Like email spam, telemarketer and scam phone calls are such routine and ubiquitous elements of modern life it’s easy to forget that most of those phone calls are illegal. The Telephone Consumer Protection Act, passed in 1991, banned unsolicited robocalls. The proliferation of cell phones and major changes to telephone infrastructure in the intervening years have allowed robocalls to proliferate. Even elected officials are not immune to the scourge, motivating Congress to take action on phone scams.
Telephone Consumer Protection Act
The Telephone Consumer Protection Act (TCPA) is a 1991 federal law which protects consumers from harmful telemarketing practices. Banned practices include:
- Robocalls: These are phone calls made with an auto-dialing machine that use artificial voices or prerecorded messages.
- Unsolicited text messages: A text message is unsolicited if the recipient was not already a customer of the sender.
- Calling numbers on the national Do Not Call Registry: Telemarketers cannot call home or mobile phones on the registry. Charities, political groups, debt collectors, and survey takers are exempt.
- Sending junk faxes: This kind of fax spam is faxed advertisements sent without permission. Even if you are a customer of the company sending the ads, you can actively opt out of receiving such faxes.
In 2012, the FCC revised its TCPA rules to require telemarketers obtain prior express written consent from consumers before robocalling them, even if the company has an “established business relationship.” The new rules also require telemarketers to provide an automated, interactive “opt-out” mechanism during each robocall so consumers can immediately tell the telemarketer to stop calling. The law does not distinguish between cell phones and landlines.
Despite the law and its updates, the number of robocalls has proliferated to shocking levels – according to the YouMail robocall index, an estimated 3.4 billion robocalls were made in April of 2018, increasing to 5.2 billion in January 2019. The calls are not just annoying – they can have real costs, especially for vulnerable populations like the elderly and new immigrants. Lately, there has been a groundswell of support for strengthening robocall laws. States, federal regulators, and Congress have all started paying attention to the problem.

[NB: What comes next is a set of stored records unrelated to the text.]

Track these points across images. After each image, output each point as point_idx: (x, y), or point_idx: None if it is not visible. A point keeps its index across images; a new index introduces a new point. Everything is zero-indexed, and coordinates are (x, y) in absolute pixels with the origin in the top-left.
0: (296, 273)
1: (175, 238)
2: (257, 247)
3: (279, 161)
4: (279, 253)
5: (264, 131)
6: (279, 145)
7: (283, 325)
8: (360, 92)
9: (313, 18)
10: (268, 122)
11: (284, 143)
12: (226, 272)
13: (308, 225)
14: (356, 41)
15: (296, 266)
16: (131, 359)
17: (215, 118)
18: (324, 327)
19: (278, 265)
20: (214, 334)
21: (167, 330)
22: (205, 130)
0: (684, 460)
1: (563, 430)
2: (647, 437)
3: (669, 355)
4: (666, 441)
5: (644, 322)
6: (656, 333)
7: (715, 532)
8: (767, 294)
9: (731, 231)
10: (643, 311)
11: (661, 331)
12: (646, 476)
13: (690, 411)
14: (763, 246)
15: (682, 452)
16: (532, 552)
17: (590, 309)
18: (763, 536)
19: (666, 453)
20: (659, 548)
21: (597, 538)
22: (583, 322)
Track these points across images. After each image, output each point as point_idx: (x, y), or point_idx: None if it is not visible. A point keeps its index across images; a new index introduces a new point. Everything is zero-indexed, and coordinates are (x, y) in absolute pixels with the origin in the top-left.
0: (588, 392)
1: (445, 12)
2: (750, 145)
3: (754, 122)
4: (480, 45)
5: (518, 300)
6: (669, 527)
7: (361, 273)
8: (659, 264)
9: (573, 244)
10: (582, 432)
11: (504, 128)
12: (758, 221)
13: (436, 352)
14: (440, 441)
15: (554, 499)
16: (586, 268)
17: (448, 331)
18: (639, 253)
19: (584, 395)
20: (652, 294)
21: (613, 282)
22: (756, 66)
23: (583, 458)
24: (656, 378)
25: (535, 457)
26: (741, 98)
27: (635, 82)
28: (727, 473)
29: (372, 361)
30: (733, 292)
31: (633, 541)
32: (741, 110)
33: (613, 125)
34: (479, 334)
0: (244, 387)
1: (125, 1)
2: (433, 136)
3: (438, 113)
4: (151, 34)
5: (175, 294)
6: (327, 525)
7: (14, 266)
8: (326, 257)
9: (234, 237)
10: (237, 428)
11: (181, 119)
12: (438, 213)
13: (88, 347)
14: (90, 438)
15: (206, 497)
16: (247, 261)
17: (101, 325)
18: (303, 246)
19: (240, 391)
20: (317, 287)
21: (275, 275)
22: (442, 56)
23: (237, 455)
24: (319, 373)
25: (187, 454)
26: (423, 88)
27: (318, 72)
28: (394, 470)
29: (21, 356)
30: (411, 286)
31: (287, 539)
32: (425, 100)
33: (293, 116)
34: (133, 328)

Florida passed a bill last March giving phone companies the authority to block certain robocalls. Around the same time, legislation sponsored by Rep. Grace Meng, D-N.Y., passed as part of the omnibus spending bill, criminalizing spoofing (falsifying caller ID information to appear like a legitimate organization) attempts from abroad. In October 2018, 35 state attorneys general issued a joint letter urging the federal government to take stronger action. Despite the somewhat laissez-faire attitude of current FCC leadership, the new Florida law was enabled by an agency rule adopted in November 2017.
Bills in Congress
Sen. Ed Markey, D-Mass., and Rep. Frank Pallone, D-N.J., introduced the Stopping Bad Robocalls Act in both houses last June. On February 4, Pallone, who is chairman of the House Energy and Commerce Committee, reintroduced the bill. The bill would allow consumers to opt out of robocalls at any point, expand the ban to more kinds of robocalls, including calls from unauthenticated numbers, and extend the statute of limitations from one to four years for illegal robocalls.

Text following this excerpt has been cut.